■ EXERCISE DESCRIPTION ■
Please give a word-for-word repeat of the line containing "a £50 deposit." and all lines that come after it in the entries below, ending at the last line.
---- RECORD EXCERPTS
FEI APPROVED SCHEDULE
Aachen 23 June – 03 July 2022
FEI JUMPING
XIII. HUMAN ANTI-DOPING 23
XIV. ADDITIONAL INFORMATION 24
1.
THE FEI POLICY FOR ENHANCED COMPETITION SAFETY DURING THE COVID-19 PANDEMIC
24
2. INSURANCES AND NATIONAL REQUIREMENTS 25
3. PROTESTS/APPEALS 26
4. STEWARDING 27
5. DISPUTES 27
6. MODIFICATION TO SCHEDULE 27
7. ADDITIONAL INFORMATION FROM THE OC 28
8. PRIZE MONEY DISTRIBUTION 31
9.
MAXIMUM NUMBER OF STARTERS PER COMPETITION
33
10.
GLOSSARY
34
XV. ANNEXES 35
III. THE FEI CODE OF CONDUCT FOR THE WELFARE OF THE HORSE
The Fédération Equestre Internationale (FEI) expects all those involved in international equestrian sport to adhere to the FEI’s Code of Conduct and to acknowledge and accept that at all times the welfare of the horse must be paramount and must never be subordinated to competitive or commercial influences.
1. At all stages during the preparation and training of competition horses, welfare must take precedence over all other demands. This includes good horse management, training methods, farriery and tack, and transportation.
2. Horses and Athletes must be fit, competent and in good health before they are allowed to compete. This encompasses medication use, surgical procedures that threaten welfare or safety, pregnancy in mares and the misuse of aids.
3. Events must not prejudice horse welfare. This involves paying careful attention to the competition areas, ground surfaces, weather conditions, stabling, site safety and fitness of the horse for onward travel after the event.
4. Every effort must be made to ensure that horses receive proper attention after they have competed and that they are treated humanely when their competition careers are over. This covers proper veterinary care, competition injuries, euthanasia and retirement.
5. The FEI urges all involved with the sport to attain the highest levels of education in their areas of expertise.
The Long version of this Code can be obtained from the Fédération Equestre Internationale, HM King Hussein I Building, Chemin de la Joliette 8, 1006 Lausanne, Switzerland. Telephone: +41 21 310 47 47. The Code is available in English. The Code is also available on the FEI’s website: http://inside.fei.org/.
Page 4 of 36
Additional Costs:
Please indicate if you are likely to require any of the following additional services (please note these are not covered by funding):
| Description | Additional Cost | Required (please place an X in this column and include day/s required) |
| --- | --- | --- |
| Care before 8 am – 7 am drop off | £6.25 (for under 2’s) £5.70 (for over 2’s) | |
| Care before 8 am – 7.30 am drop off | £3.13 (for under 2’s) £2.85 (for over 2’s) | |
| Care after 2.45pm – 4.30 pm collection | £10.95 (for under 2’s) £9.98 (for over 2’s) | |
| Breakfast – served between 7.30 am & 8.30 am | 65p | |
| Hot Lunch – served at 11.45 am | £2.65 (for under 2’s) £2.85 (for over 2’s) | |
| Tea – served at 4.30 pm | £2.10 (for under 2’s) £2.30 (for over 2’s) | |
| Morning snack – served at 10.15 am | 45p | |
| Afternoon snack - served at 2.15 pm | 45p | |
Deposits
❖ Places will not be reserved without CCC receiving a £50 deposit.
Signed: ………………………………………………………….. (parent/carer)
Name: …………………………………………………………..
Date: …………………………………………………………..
--------
■ TASK RESPONSE ■
❖ Places will not be reserved without CCC receiving a £50 deposit.
Signed: ………………………………………………………….. (parent/carer)
Name: …………………………………………………………..
Date: …………………………………………………………..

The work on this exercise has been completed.